Interactions between prescription medications and over-the-counter medications are somewhat common and fairly mild as long as people are aware of them and taking appropriate steps to use the medication safely. Occasionally, problems arise. A recent study found that about 1 in 25 older adults may be experiencing a major drug interaction.
“To protect themselves from the harm of drug interactions make sure that anyone who is advising someone to take medications is fully aware of all medicines that person is taking and that includes prescription medicines, over-the-counter medicines and dietary supplements,” says University of Michigan Geriatrics Center pharmacist Tami Remington.
Remington suggests that getting all prescription drugs filled at a single pharmacy allows the pharmacist to do a thorough drug interaction check each time a new one is filled.
Consulting a pharmacist periodically to ensure medications aren’t interacting with other medications is also a good idea, she adds.
Pharmacists are also worried about over-the-counter drugs. Taking decongestants in allergy and flu formulas can raise blood pressure in some people. High blood pressure is common among older adults in the United States. Many medications can further raise blood pressure in people who already suffer and are on medication for it.
Remington warns that many older adults also take blood thinners, which are used for conditions like blood clots but also for preventing heart attacks and stroke. The strongest blood thinner is Warfarin. It’s well-known that Warfarin interacts negatively with many medications. A drug interaction with Warfarin can be extremely dangerous because people on the medication need thin blood although blood that’s too thin could result in bleeding complications.
Other drugs that interact with Warfarin can make a person’s blood too thick, increasing their risk of blood clots and stroke. Because of the high risks involved when taking Warfarin, anyone who is currently taking the medication should consult with a pharmacist or physician to ensure its safety.

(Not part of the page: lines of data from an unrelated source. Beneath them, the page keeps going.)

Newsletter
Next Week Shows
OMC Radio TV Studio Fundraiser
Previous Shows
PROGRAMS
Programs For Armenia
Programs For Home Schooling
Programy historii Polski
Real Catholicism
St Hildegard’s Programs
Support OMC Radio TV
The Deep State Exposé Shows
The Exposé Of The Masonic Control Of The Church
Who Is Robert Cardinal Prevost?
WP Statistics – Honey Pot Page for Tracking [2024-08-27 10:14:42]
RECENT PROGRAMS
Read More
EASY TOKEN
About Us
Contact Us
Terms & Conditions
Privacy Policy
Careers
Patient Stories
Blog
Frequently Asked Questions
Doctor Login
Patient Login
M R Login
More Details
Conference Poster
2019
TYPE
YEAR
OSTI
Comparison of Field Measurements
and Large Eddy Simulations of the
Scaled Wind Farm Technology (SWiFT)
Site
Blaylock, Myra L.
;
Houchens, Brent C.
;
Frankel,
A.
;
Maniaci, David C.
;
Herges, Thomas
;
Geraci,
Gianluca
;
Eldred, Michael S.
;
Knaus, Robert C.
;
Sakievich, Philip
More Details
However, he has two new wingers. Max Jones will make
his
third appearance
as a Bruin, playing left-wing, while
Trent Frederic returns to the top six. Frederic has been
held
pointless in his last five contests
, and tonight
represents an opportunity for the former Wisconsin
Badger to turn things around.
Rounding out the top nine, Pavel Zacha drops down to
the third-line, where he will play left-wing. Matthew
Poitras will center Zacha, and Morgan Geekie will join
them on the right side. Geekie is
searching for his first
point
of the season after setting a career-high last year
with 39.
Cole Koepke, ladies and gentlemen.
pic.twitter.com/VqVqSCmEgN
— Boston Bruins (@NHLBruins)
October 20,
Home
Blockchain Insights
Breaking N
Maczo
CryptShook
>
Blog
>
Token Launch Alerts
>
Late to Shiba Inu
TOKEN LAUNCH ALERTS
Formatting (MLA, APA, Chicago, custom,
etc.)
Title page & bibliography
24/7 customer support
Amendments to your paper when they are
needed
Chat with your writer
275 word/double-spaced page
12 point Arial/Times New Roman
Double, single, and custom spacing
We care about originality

The effect of medication on memory has also received wide attention. Medications in the valium family such as Ativan, Atarax, Restoril, Halcion and some of the sleeping pills like Ambien and Lunesta have a negative effect on people who are concerned about memory problems.
“These medications can prevent you from being able to form new memories and so even in small doses, particularly in older adults, they can make memory problems worse,” Remington says.
Over-the-counter or prescription medicines that Remington is most uncomfortable with “are the ones that have sleepy-type side effects to them such as medications for urinary incontinence to help avoid accidents.” Remington suggests limiting usage of these medications so that peoples daily lives and experience won’t be significantly changed due to medications.
Not all drug interactions are safe and require monitoring, says Remington. “People need to protect themselves against serious drug interactions that happen and a physician or a pharmacist is a great place to receive help,” she says.